A thorny issue in e-commerce concerns the collection of taxes. A typical tax system relies on knowing where a particular economic activity is located. But the Internet enables individual workers to operate in many different countries while sitting at the same desk. When taxes should be collected, where they should be collected, and by whom are all issues under consideration by countries around the world. In the past a company was deemed to have a taxable presence in a country if it had permanent establishment there. But whether the existence of a server or a Web site qualifies as such a presence is not clear. One proposal that has enthusiastic support from tax authorities is for servers to be designated as virtual permanent establishments and thus subject to local taxes.
To pinpoint when and where a sale takes place in cyber space is difficult, and, unless elusive tax payers can be pinpointed, any tax may be difficult to collect. In brick and mortar sales the retailer collects but the Internet site is in one country and the customer is in another, who collects? One proposal is to have shipping companies such as FedEx or credit card companies collect, but neither party is receiving this suggestion enthusiastically.
The EU Commission has announced plans for a directive to force foreign companies to levy value added tax (VAT) on services delivered via the internet, television or addition to customers in the European Union. Foreign companies with sale via the Internet over €100,000 ($ 95,410) inside the European Union (EU) would have to register in at least one EU country and levy VAT at that country’s rate somewhere between 15 percent and 25 percent. The tax is justified on the basis of leveling the playing field. EU companies have to charge their EU customers VAT whereas foreign companies supplying the same service to the same customers are duty free. US companies are protesting calling the proposal e-protectionism. Although the EU plan is only a proposal now, as the value of Internet transactions increases, the taxman will sooner or later get his share.

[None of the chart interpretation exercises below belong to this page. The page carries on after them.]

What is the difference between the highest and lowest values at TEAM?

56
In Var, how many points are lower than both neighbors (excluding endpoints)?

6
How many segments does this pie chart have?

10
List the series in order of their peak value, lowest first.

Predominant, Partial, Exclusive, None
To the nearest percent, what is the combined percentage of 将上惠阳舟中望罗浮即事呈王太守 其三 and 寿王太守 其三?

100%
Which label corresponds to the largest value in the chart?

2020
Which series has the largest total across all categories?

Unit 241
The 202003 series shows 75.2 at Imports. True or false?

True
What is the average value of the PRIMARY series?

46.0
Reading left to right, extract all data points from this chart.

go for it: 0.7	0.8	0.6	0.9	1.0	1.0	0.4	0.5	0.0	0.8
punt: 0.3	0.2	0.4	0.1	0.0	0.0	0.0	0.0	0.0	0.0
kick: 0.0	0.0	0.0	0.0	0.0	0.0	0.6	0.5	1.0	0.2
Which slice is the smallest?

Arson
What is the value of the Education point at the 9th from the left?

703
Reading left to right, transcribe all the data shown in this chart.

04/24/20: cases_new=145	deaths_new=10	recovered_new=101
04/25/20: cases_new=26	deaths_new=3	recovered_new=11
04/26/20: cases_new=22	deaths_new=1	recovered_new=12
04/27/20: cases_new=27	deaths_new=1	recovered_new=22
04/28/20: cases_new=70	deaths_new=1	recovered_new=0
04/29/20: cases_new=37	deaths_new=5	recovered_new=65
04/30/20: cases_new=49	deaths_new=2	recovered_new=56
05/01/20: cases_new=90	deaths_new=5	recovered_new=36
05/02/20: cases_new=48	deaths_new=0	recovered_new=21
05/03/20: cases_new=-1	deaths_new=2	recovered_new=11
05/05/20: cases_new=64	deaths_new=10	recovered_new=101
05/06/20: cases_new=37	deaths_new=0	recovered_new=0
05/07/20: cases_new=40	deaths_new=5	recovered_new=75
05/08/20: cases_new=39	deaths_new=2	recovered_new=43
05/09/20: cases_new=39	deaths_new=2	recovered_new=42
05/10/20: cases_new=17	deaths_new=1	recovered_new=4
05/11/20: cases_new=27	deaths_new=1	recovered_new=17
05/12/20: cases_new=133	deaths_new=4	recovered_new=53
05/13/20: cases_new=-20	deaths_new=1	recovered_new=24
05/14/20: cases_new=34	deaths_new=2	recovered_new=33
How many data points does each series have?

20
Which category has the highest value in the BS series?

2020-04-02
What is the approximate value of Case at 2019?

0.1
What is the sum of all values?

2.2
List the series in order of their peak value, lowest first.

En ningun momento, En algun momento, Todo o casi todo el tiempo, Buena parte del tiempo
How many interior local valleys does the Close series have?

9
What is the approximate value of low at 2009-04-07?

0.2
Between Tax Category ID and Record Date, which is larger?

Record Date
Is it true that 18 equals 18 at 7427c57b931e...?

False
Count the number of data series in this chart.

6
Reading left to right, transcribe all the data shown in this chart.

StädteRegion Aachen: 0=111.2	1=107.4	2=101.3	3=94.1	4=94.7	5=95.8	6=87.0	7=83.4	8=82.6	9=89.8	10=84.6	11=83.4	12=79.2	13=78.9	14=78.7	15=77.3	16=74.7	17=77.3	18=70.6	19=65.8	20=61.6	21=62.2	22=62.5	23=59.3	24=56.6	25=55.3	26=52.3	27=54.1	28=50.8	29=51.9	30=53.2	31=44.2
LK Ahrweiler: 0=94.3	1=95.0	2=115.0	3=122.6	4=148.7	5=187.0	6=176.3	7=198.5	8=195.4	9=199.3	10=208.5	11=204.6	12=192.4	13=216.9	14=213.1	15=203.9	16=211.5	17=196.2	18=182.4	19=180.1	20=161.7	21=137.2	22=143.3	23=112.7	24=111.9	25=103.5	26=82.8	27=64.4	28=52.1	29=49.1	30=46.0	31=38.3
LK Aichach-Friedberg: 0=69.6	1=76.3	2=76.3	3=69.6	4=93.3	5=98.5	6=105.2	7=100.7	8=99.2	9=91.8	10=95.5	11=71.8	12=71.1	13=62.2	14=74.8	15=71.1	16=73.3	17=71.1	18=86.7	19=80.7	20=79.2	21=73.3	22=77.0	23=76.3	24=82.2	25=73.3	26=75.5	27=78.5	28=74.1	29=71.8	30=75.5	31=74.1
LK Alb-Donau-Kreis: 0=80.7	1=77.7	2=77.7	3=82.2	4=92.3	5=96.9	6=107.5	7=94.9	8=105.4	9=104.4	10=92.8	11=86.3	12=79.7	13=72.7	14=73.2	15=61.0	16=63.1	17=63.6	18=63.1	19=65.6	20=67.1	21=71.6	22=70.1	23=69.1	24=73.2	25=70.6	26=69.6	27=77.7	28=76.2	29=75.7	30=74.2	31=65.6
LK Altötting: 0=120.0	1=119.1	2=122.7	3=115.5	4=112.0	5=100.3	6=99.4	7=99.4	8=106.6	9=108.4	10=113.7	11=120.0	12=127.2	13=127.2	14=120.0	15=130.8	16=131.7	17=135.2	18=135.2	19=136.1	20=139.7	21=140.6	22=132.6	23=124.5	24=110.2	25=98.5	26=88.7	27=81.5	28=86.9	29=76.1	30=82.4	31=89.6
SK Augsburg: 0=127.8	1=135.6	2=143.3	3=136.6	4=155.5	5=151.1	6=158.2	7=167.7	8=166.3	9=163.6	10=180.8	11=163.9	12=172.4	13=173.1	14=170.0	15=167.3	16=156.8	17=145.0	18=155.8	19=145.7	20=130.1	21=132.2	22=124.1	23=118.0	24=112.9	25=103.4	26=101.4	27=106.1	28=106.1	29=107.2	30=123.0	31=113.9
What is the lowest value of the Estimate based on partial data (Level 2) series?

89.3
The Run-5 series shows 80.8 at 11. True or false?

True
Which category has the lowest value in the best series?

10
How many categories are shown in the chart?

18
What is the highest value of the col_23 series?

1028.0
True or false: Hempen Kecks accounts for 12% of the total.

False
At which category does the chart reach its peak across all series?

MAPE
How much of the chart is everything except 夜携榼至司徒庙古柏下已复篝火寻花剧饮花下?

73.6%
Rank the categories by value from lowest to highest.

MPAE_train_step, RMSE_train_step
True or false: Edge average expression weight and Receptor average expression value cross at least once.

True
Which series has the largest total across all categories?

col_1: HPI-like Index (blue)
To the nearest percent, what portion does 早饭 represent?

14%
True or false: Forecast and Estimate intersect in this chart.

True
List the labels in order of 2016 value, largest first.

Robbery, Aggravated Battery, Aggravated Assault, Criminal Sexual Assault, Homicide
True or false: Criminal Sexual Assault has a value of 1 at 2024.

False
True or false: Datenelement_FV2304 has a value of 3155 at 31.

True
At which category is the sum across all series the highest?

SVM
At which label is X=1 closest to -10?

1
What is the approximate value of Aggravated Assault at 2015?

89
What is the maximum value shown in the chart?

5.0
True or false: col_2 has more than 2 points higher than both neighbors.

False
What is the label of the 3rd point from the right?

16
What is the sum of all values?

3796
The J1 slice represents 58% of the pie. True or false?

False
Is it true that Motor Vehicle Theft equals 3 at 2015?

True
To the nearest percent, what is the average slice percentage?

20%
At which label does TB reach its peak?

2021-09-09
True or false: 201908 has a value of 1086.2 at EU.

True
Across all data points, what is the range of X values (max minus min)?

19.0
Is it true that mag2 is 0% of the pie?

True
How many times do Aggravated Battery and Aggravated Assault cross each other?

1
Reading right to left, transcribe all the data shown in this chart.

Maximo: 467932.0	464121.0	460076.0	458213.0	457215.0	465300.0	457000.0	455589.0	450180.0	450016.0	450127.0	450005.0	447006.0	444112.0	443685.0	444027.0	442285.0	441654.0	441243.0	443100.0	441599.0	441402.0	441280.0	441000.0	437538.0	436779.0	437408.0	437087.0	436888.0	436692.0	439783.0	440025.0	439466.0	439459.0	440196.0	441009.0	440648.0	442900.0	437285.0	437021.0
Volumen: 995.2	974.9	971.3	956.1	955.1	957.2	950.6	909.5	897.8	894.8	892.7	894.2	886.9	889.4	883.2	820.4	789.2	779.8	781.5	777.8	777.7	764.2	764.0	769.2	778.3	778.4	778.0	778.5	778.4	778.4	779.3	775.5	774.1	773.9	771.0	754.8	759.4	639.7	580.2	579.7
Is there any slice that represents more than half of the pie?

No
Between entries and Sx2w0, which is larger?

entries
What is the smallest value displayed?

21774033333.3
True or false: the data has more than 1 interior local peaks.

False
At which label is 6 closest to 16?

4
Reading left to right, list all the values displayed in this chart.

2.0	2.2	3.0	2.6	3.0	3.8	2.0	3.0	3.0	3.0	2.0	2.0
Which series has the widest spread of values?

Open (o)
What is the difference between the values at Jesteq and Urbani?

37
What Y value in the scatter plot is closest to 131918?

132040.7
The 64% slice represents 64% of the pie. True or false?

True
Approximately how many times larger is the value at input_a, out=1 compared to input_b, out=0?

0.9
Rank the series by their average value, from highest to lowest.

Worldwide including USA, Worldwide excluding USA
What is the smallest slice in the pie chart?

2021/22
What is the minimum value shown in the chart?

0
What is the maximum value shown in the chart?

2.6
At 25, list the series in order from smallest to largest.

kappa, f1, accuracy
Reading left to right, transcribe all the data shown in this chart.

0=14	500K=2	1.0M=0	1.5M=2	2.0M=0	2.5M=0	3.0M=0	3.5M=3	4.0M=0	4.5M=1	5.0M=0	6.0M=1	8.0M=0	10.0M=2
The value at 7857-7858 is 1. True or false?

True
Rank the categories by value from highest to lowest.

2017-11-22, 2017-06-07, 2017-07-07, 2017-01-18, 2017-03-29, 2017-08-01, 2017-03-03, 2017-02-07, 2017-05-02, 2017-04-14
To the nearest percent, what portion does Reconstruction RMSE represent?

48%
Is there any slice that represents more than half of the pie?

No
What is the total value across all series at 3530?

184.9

Jurisdiction of disputes and validity of contracts:
As countries realize that existing laws relating to commerce do not always clearly address the uniqueness of the Internet and its related activities, a body of cyber law is gradually being created. Two of the most troubling areas are determining whose laws will prevail in legal disputes between parties located in different countries and establishing the contractual validity of electronic communications. The European Union is having the most difficulty in reconciling the vast differences in the laws among its member states in order to create a uniform law. For example, a draft regulation in Brussels and other European capitals would have required vendors to comply with 25 different and sometimes bizarre sets of national rules on consumer protection – ranging from dozens of restrictions on advertising to France’s requirement that all contracts must be concluded in French regardless of whether businesses intend to sell goods for export to France.
The EU Commission has adopted an e-commerce directive that will permit online retailers to trade by the rules of their home country unless the seller had enticed or approached the consumer by way of advertising. Then, any legal action is to take place in the consumer’s country of residence. The rationale is that if a company actively seeks customers in a given country, it ought to be willing to abide by that country’s consumer protection laws. Whether the directive will be accepted by all 25 member states is still problematic.
The European Commission has begun to review the entire regulatory framework for the technological infrastructure of the information society. The commission is working on various pieces of legislation intended to place electronic commerce on an equal footing with conventional commerce. One of the first steps was to introduce an EU-wide computer network dubbed EEJ net that provides an easy way to resolve small scale disputes out of court. Problems over deliveries, defective products, or products that do not fit heir description can be dealt with by a single one stop national contact point, or clearing house, in each member state. The consumer will be able to find information and support in making a claim to the out of court dispute resolutions system in the country where the product supplier is based.
Establishing the validity of contractual law for e-commerce is making substantial progress also. Several countries are preparing or have passed legislation similar to the UK’s that allows digital signatures to be used in the creation of online contracts that are just as legally binding as any paper based original document.